Giving careful attention to both the beginning and the end of experience and designing the service so the peak is a positive one ensures the user remembers it favorably. (Disney does this very well.) This requires us to view the entire experience and customer journey from a systems perspective.
Keep in mind: If the peak of the experience is extremely negative, it can overshadow the beginning, end or any positive aspects of the service.
Considering the recency and primacy effect along with the peak-end rule require us to design experiences at a higher level – beyond an interface or product – and consider service design as part of the overall user experience. Instead of “spot designing,” we are now in a realm where we are truly considering the user journey in a holistic sense.
Have you ever been shuffled from department to department and finally end up right back at the initial place you started? This seems to happen most often when we are on the phone. You call in and receive an automated operator who gives you a litany of options. You pick an option, give a lot of personal information and then the person on the other end tells you they are going to transfer you over to another department where you start all over again giving your information and nature of your request.
Good service design would dictate your contact (the person whom is supposed to be helping you) serve as an ambassador where they shepherd you through the process. Could you imagine walking into a department store and asking the person in men’s clothing where you could find a 3/4-inch socket and instead of walking you to the tool department, the salesperson states: “Not my department. Go ask Frank in tools.”
Being shuffled around is often the result of an organization that has not properly prioritized service design. The culture is usually one where employees are held accountable for some other metric such as the number of customer calls taken per hour or number of ancillary products sold. Whatever the priority, it is certain service does not rank at the top.
The place this seems to happen the most is in healthcare because it is often such a fragmented industry. You fill out pages and pages worth of information concerning your medical history only to fill the same paperwork out again at the next doctor’s office. This even seems to happen when you are seeing multiple doctors in the same network or system. I had a hospital stay this past year where every doctor who made rounds on me asked the same series of questions.
Forcing users to duplicate their efforts is not only poor service design, but also poor systems design. If someone calls customer service and is transferred to another department, they should not have to provide the same information all over again. Those notes could easily be passed along when the person is transferred.
Most of the above scenarios could be mitigated by mapping the users’ experience. When we map a journey or experience, we begin to identify and understand users’ pain points. We begin to develop a detailed view of the entire ecosystem of the experience and where we have failed to take considerations in how the experience was designed (or not designed at all and left to chance). Shostack advocates for blueprinting the service design. But, I think mapping might serve equally well – either mapping the experience or the journey or both.

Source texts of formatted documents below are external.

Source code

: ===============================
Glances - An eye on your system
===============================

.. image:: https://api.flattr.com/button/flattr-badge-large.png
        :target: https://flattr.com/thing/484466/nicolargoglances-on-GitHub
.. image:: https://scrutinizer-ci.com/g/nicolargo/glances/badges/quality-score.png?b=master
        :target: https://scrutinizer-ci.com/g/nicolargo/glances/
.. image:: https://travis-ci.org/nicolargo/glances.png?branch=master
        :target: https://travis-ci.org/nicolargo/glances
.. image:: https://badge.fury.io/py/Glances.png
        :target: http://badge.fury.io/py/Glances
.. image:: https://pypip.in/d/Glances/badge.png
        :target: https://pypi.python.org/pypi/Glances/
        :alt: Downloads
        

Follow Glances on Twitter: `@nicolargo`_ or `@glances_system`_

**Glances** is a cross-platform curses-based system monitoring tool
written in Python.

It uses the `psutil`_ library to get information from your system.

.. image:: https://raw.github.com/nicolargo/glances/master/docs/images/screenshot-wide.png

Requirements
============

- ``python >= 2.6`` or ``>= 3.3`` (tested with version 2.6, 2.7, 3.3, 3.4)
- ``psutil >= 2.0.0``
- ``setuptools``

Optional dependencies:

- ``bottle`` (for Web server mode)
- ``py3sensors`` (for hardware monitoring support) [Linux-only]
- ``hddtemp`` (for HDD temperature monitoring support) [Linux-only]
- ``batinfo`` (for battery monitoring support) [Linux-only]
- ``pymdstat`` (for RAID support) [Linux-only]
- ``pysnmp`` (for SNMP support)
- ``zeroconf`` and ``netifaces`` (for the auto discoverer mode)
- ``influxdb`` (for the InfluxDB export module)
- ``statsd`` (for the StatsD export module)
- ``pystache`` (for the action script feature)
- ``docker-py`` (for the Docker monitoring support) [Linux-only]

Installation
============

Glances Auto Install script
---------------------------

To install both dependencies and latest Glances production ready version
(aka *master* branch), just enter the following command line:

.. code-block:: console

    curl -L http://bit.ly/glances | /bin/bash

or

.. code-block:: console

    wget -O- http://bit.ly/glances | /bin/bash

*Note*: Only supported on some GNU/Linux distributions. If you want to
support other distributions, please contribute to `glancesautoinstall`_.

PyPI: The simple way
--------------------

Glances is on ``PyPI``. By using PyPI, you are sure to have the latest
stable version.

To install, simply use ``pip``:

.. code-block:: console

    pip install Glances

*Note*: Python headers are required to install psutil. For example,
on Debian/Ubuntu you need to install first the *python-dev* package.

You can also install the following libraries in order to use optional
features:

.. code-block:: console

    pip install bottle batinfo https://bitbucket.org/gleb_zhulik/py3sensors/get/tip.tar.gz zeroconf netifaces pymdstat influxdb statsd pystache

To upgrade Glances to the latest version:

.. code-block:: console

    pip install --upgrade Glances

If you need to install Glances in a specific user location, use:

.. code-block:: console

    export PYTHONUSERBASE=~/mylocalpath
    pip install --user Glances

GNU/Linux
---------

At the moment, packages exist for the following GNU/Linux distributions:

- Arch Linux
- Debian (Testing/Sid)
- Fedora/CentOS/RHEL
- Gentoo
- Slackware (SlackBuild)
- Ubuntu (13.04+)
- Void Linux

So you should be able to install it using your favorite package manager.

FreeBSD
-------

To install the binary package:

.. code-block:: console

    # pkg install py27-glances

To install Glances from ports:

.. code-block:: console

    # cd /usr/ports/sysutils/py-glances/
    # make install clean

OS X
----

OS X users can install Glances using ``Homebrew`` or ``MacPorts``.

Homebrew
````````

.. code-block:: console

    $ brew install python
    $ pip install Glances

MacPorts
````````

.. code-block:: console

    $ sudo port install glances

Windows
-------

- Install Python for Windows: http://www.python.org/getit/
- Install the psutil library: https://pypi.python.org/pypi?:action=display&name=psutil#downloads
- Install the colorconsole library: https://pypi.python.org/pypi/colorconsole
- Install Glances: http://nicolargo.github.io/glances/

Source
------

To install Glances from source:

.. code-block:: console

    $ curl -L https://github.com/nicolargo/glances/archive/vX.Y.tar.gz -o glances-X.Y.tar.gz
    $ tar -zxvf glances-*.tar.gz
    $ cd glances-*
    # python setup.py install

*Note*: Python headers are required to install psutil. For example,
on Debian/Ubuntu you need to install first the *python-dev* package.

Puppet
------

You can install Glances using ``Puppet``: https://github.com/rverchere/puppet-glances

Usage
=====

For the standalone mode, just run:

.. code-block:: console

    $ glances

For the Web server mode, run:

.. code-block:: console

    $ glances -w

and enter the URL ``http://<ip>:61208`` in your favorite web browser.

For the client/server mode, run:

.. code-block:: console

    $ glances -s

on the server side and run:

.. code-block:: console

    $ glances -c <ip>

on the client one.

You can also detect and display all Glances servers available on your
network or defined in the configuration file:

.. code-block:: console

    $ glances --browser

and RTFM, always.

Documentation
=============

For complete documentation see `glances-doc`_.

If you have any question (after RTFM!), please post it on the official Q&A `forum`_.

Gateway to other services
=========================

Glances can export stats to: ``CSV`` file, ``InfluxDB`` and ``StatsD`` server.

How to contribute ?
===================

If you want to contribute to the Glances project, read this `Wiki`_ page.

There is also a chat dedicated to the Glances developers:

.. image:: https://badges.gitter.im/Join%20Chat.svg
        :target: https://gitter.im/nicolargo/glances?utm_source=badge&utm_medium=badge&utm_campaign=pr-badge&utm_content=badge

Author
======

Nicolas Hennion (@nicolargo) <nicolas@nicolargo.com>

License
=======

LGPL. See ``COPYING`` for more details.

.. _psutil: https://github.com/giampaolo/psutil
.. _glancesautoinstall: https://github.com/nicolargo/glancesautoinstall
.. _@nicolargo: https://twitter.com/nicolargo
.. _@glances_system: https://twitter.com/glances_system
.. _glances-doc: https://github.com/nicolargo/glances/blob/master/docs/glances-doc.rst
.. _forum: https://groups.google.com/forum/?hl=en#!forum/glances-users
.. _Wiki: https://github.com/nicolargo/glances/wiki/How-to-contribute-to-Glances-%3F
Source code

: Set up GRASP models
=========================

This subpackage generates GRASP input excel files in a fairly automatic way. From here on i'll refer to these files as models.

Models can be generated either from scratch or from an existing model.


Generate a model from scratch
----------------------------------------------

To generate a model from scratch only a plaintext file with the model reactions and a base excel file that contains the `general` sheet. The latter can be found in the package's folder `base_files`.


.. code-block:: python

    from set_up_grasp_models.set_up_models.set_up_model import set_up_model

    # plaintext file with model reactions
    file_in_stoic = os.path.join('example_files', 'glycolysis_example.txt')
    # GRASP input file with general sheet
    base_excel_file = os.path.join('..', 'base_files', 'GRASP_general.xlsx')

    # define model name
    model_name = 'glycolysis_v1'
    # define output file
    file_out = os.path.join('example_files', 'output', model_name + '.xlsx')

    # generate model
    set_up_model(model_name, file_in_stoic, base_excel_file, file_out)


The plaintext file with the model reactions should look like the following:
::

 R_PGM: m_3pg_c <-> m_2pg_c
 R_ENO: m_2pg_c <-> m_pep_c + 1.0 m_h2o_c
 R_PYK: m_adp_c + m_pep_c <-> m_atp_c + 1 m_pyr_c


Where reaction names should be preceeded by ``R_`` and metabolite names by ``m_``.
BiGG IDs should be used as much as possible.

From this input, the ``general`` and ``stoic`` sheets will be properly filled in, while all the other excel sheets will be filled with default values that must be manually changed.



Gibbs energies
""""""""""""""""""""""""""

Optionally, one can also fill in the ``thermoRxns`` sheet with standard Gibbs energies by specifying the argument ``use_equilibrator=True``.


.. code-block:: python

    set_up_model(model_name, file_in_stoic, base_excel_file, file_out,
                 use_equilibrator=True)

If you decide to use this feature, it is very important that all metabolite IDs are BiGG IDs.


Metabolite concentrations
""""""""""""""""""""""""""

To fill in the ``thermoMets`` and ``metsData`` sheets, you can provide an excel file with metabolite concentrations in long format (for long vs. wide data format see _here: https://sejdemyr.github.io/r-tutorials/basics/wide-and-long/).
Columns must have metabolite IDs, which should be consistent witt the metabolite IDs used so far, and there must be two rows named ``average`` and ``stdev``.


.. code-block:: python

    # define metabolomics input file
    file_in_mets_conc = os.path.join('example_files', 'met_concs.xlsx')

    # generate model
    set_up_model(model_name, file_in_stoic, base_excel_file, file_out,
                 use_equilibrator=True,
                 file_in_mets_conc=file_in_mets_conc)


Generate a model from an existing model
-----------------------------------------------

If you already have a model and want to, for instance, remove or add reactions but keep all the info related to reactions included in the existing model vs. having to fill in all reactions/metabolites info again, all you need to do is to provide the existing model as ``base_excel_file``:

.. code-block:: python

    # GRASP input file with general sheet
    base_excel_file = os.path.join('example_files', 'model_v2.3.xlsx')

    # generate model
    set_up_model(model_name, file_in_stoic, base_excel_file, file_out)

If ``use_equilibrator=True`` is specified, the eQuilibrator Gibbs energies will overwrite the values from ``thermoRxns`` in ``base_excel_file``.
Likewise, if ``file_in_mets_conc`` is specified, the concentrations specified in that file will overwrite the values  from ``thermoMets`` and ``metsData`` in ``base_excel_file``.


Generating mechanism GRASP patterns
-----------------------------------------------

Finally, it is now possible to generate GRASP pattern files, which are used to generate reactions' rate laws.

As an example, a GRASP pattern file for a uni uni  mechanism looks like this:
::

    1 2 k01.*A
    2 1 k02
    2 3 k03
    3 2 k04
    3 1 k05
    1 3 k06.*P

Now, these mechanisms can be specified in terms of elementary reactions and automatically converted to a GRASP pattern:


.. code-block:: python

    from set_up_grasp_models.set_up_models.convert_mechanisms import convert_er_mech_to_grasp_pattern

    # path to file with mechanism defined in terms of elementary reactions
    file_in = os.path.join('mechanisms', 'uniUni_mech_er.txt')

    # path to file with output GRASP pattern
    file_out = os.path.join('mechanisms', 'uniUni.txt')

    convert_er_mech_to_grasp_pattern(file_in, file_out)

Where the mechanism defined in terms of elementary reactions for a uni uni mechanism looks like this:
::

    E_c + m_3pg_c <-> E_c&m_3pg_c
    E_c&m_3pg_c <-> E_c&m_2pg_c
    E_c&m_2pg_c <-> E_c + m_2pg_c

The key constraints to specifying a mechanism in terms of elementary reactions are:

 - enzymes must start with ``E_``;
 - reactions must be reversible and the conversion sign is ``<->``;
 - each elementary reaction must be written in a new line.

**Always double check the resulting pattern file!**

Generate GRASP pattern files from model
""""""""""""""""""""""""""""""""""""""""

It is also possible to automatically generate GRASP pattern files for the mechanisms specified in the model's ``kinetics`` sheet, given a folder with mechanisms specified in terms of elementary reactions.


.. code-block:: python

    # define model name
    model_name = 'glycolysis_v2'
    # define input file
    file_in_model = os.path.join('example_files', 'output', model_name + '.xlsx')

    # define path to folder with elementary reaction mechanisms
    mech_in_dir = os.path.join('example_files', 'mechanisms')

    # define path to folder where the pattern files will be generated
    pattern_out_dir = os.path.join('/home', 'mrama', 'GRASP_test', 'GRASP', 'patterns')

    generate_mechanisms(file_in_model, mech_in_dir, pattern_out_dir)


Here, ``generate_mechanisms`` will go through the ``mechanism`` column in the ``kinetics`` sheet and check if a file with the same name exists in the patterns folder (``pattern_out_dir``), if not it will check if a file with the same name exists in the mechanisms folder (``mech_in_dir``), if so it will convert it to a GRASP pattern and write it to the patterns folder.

You may have the interface right or your product designed well with a suite of apps to support it. But, the user experience extends far beyond a physical or tangible product. Service design is part of the overall experience and a poor overall experience could conceivably detract from the product design you put so much time and effort into.
In short, the user experience is an entire ecosystem extending far beyond the boundaries of an interface or product. Service is part of that ecosystem. And to adequately address service design, we must map the experience to identify systemic failures along with organizational policies resulting in a poor experience for the user.